The late British poet Edith Sitwell once penned, “Winter is the time for comfort, for good food and warmth, for the touch of a friendly hand and for a talk beside the fire: it is the time for home.”
The imagery this prose elicits is simply idyllic—and on the right winter day, this is the scenery of a December date in the Village of East Aurora.
Full of illuminated shops, restaurants and bars on its Main Street strip; lined with grand Christmas-calendar homes on its surrounding neighborhood streets; and emboldened with its place at the center of Elbert Hubbard’s influential Arts and Crafts movement, the Southtowns spot isn’t the typical Western New York suburb. It’s part movie scene, part holiday song lyric and part seasonal escape, with something to help everyone embrace the underappreciated elements of a flurry-filled Buffalo December—and turn it into something as beautiful as poetry.

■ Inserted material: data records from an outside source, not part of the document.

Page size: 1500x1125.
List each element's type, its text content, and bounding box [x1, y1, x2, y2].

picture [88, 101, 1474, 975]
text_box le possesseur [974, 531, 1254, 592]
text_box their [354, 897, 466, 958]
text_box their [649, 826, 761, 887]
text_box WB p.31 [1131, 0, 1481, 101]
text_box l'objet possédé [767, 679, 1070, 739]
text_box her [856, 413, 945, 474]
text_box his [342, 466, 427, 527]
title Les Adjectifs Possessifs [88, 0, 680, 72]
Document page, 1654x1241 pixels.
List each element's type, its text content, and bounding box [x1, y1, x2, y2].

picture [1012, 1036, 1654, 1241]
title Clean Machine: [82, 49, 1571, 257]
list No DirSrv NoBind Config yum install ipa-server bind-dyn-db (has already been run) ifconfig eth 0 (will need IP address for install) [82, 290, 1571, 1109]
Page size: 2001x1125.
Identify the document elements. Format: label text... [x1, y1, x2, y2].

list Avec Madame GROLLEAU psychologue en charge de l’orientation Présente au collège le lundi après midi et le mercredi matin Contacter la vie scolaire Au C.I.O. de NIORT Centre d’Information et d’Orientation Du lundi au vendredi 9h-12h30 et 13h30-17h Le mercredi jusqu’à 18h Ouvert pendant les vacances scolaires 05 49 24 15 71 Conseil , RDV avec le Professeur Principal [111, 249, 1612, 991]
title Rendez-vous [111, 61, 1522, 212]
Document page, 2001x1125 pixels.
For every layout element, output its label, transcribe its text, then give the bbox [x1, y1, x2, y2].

Foodie-approved dishes, drafts and desserts. First-run films and flavorful popcorn inside a nearly century-old theater; and craft drafts from one of the region’s finest (and geographically specific) breweries.
All can be had on a night out in East Aurora, so away we go.
Dinner at Elm Street Bakery
Those looking to settle into a wintertime locale that could accept patrons via horse-drawn sleigh ride will find the wood-hewn comfort of Elm Street Bakery as a model winter dinner destination.
As beloved for its coffee, breakfast and hearty soups as it is for its hearth-prepared pizzas, this stop provides the ideal shelter and sustenance for those prepping for a night of on-foot exploration of East Aurora. Whether seated at its downstairs bar or loft-style upstairs space, visitors can feast on a dinner menu comprised of small plates ($4-$16), stews or seafood offerings like wood-fired mussels ($18), all accented or accompanied by ingredients and produce from nearby farmers.
Team your meal with a delicious craft draft or Cabernet, or save room for Elm Street’s outrageously alluring dessert selections. Either way, enjoy the warmth of the space—all while watching snowflakes fall gently outdoors.
Movie at the Aurora Theatre
Old movie theaters are gorgeous relics, frozen in time and the last of their kind. No one is constructing modern movie houses like the ostentatious palaces of the past, so the ones that still stand should be cherished.
The Aurora is one of these treasures, and it’s an enjoyable stroll from a dinner stop at Elm Street. Once there, visitors will see a renovated expanse once built atop the Millard Fillmore Theatre in 1925, yet is still standing (and thriving) with classic charm and decor almost 95 years later.
First-run films show every night at 7 p.m., with adult tickets $9 and seniors $7.50. But note: Don’t horde your ticket savings for spending elsewhere. Reallocate your resources to the Aurora Popcorn Shop, located inside the theater and featuring flavors like cheddar, apple pie and Buffalo wing alongside its traditional feature fare.
Discussion at 42 North
No matter what film you catch at the Aurora, chances are you’re going to want to discuss some plot points and character motivations after the closing credits roll.
Crossing the street and shuffling down to the ski lodge-like environs of 42 North Brewing Company would provide the opportunity to do this—and enjoy conversation over some of the region’s finest seasonal craft beer selections. Three drafts—Oatmeal Cookie Brown Ale (5.8% ABV), Red Army Russian Imperial Stout (9%) and Asylum Robust Porter (6.8%)—provide a deliciously dark complement to colder temps, all with the appropriate coffee and chocolate notes that December taste buds often demand.